[[ Material supplied open ]]

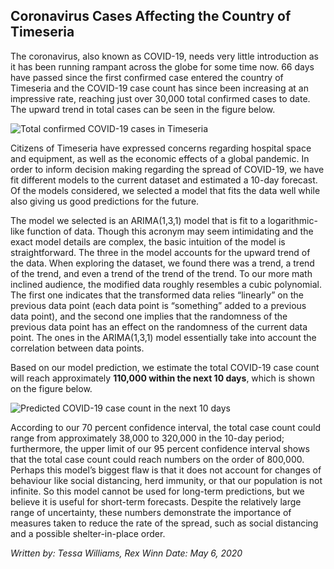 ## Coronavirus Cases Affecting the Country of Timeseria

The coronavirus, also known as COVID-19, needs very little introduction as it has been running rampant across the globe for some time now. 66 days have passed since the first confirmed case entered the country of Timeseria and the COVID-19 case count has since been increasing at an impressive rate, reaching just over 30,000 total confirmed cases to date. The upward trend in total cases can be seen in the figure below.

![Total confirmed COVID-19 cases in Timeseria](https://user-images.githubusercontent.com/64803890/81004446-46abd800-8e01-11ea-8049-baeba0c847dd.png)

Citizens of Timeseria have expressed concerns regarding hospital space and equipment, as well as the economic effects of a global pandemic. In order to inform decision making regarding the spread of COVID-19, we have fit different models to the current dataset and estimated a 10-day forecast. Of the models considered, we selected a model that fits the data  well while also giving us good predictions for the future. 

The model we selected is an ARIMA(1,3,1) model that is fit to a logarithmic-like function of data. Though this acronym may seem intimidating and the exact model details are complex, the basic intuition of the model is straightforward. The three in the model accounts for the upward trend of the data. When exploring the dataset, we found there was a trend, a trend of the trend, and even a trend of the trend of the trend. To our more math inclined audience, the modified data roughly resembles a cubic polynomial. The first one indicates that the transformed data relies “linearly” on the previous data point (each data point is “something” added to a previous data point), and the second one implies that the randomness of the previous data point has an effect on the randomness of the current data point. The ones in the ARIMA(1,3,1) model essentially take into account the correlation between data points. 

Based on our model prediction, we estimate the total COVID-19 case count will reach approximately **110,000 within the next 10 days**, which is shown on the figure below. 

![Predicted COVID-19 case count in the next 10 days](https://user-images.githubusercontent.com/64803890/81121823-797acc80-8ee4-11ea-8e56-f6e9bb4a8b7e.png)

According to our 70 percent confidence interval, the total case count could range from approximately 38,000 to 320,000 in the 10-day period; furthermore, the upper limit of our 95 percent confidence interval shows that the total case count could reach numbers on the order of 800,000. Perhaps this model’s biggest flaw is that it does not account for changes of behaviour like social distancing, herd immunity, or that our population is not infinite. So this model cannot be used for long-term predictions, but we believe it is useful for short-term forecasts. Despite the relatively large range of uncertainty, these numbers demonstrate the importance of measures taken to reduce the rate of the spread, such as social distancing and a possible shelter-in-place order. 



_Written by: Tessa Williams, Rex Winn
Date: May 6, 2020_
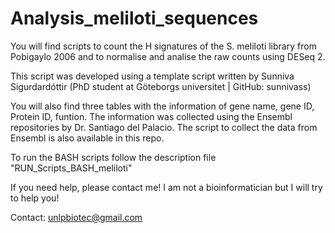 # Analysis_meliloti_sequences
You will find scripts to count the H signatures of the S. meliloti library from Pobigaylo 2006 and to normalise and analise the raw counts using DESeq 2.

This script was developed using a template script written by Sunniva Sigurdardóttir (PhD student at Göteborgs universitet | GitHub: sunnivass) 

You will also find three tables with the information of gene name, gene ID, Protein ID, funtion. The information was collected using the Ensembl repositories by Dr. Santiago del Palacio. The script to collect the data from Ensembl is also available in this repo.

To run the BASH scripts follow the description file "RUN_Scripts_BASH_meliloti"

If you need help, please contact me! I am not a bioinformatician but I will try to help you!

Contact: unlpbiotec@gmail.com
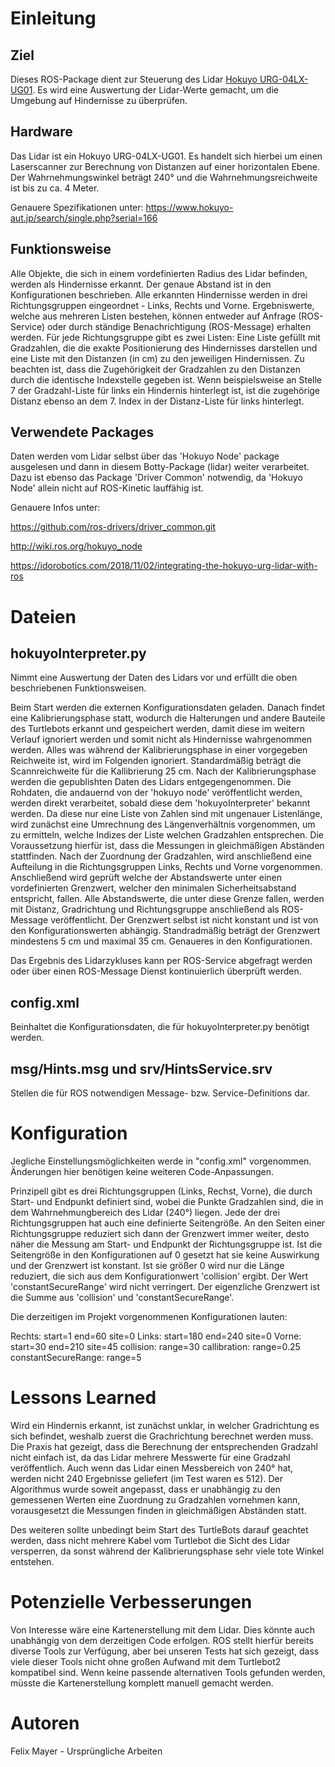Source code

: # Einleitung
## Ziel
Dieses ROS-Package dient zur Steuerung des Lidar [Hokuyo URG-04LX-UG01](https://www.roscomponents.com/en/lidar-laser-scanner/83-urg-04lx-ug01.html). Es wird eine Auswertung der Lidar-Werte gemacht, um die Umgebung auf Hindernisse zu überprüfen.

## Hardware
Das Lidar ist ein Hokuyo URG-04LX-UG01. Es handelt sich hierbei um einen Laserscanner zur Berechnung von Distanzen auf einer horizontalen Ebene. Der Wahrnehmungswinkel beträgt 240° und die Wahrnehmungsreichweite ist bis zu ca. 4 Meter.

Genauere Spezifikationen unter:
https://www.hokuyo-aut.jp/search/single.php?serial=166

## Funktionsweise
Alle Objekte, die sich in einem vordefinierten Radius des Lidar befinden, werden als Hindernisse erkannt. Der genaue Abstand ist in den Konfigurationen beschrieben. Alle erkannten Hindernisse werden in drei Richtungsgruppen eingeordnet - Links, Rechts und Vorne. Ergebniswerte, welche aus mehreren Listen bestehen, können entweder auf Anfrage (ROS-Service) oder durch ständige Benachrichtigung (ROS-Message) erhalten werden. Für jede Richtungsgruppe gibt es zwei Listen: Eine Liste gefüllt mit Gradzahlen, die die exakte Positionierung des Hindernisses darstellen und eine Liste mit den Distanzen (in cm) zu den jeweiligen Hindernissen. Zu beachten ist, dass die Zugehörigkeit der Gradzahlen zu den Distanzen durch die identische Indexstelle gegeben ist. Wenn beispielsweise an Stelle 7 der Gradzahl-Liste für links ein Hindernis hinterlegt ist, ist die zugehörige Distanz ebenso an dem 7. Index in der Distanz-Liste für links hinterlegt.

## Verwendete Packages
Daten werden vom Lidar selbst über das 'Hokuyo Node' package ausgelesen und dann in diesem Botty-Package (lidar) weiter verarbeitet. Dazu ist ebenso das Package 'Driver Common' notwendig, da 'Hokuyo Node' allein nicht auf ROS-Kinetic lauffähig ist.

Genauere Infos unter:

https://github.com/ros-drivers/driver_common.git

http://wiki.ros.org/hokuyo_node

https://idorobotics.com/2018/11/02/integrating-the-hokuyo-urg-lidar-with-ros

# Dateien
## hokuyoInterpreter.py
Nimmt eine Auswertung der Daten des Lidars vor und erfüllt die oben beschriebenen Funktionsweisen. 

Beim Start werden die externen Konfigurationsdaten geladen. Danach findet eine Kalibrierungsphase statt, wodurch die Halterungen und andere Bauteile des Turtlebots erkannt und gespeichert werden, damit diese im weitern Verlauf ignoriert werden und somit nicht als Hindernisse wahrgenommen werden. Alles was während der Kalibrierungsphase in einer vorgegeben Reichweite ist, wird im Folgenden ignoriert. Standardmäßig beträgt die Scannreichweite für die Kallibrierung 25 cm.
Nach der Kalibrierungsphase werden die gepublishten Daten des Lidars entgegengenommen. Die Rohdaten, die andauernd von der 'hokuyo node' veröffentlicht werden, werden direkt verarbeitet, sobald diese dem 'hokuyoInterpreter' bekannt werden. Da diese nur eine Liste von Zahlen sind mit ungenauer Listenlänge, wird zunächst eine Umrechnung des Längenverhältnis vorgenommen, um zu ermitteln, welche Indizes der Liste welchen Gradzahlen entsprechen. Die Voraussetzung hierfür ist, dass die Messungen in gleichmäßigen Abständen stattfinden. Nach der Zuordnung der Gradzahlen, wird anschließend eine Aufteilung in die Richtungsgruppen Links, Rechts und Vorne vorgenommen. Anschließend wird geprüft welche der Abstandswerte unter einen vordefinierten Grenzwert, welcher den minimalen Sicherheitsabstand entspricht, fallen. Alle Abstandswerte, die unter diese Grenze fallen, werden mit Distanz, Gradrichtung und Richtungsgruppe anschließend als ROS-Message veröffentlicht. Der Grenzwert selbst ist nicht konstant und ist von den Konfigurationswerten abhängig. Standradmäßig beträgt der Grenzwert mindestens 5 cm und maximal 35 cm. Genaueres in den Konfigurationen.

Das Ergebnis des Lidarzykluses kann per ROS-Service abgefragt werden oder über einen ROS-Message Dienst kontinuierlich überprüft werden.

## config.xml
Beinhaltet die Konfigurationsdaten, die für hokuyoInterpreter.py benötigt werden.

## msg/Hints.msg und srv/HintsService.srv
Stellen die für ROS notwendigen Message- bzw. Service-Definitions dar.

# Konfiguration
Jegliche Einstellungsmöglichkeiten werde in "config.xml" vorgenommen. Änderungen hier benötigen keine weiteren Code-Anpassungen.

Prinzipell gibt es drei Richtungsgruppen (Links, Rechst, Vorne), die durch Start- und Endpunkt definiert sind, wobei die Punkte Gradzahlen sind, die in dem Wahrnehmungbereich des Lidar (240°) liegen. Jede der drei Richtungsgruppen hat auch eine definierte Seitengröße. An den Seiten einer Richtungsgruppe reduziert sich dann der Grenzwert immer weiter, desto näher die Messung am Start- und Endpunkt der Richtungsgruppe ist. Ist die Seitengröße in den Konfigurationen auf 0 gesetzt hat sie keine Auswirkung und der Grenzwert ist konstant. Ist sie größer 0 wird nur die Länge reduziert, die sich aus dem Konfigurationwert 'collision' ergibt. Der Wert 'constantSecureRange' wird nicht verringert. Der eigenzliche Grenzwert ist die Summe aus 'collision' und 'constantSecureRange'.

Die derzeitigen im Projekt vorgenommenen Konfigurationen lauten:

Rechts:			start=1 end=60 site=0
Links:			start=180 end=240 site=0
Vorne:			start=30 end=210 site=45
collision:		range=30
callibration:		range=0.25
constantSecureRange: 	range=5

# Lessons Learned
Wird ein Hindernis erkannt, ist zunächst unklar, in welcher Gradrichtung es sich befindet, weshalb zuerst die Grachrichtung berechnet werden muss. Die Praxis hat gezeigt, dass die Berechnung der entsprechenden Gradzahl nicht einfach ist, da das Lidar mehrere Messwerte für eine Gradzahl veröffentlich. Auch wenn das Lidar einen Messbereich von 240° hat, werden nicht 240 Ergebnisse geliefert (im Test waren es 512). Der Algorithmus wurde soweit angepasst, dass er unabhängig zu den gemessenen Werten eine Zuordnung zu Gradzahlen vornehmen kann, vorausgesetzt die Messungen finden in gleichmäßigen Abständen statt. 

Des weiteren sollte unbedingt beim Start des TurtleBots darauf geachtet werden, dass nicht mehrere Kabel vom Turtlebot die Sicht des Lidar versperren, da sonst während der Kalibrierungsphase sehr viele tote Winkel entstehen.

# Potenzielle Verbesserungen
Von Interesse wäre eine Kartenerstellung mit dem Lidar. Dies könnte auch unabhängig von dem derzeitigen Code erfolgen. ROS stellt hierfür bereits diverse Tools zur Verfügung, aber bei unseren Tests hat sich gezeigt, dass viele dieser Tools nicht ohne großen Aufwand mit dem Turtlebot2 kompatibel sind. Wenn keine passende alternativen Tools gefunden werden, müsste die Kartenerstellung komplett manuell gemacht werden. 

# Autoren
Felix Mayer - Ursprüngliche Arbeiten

[[ Material supplied closed ]]

* Action item: Those lines above that contain the string "selbst" should be returned.

* Solution to the problem:
Daten werden vom Lidar selbst über das 'Hokuyo Node' package ausgelesen und dann in diesem Botty-Package (lidar) weiter verarbeitet. Dazu ist ebenso das Package 'Driver Common' notwendig, da 'Hokuyo Node' allein nicht auf ROS-Kinetic lauffähig ist.
Nach der Kalibrierungsphase werden die gepublishten Daten des Lidars entgegengenommen. Die Rohdaten, die andauernd von der 'hokuyo node' veröffentlicht werden, werden direkt verarbeitet, sobald diese dem 'hokuyoInterpreter' bekannt werden. Da diese nur eine Liste von Zahlen sind mit ungenauer Listenlänge, wird zunächst eine Umrechnung des Längenverhältnis vorgenommen, um zu ermitteln, welche Indizes der Liste welchen Gradzahlen entsprechen. Die Voraussetzung hierfür ist, dass die Messungen in gleichmäßigen Abständen stattfinden. Nach der Zuordnung der Gradzahlen, wird anschließend eine Aufteilung in die Richtungsgruppen Links, Rechts und Vorne vorgenommen. Anschließend wird geprüft welche der Abstandswerte unter einen vordefinierten Grenzwert, welcher den minimalen Sicherheitsabstand entspricht, fallen. Alle Abstandswerte, die unter diese Grenze fallen, werden mit Distanz, Gradrichtung und Richtungsgruppe anschließend als ROS-Message veröffentlicht. Der Grenzwert selbst ist nicht konstant und ist von den Konfigurationswerten abhängig. Standradmäßig beträgt der Grenzwert mindestens 5 cm und maximal 35 cm. Genaueres in den Konfigurationen.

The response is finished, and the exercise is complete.